We would like to warmly thank all interviewees for their participation. We would further like to acknowledge Vipra Ghimire for her assistance conducting interviews.
This work was funded by the World Health Organisation and the US Agency for Healthcare Research and Quality. Partial funding was also provided by Swiss National Science Foundation (project 32003B-122324). The source of funding played no role in data collection or interpretation. The opinions expressed in this article are those of the authors and do not reflect the official position of WHO. WHO takes no responsibility for the information provided or the views expressed in this article.
Availability of data and materials
Requests for more detailed information regarding the collected data can be addressed to the corresponding author.
LC, SB, AA, BA and HS contributed to study conception and design. LC and VG conducted data collection. LC and UW conducted data analysis. LC drafted the manuscript. All authors provided critical revisions and approved the final manuscript.

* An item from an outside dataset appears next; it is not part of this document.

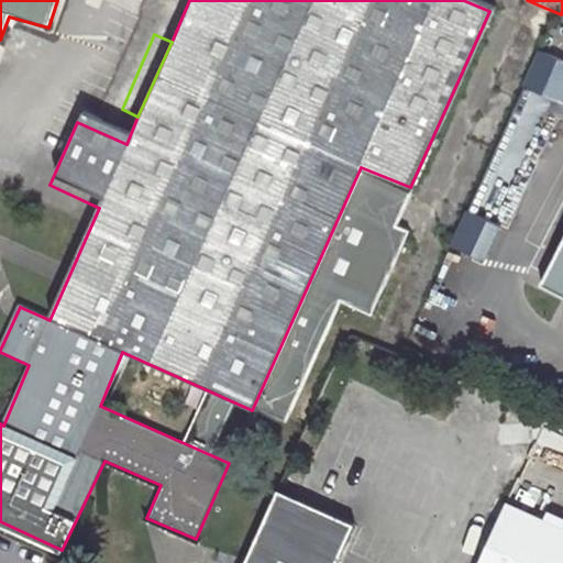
[(562,58),(539,50),(525,86),(562,100),(562,58)]
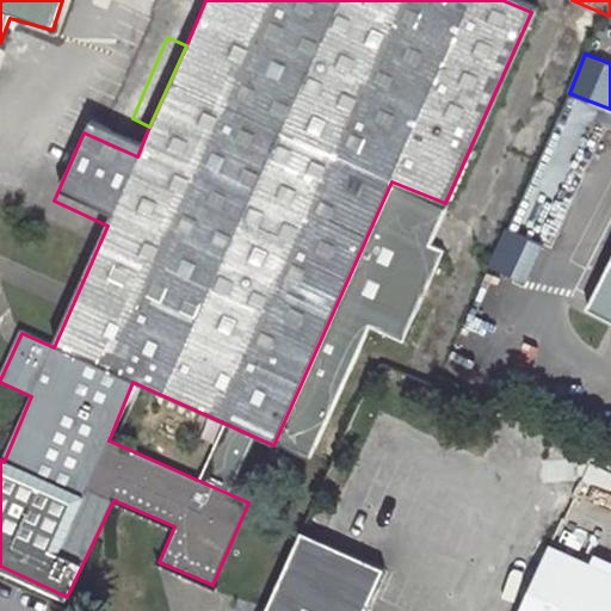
[(427,244),(445,203),(392,181),(273,445),(309,460),(369,326),(400,340),(439,250),(427,244)]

Ethics approval and consent to participate
Participation was voluntary and participants were free to withdraw from the interview at any time. All interviewees provided written informed consent. This qualitative study was considered by the WHO Ethics Review Committee (ERC) as exempted from ERC review. The SUSP intervention was approved by ERC (RPC632, WHO HQ ERC) and the institutional ethics committees of all five participating hospitals.
Consent for publication
All study participants provided consent to publish this research.
The authors report no competing interests.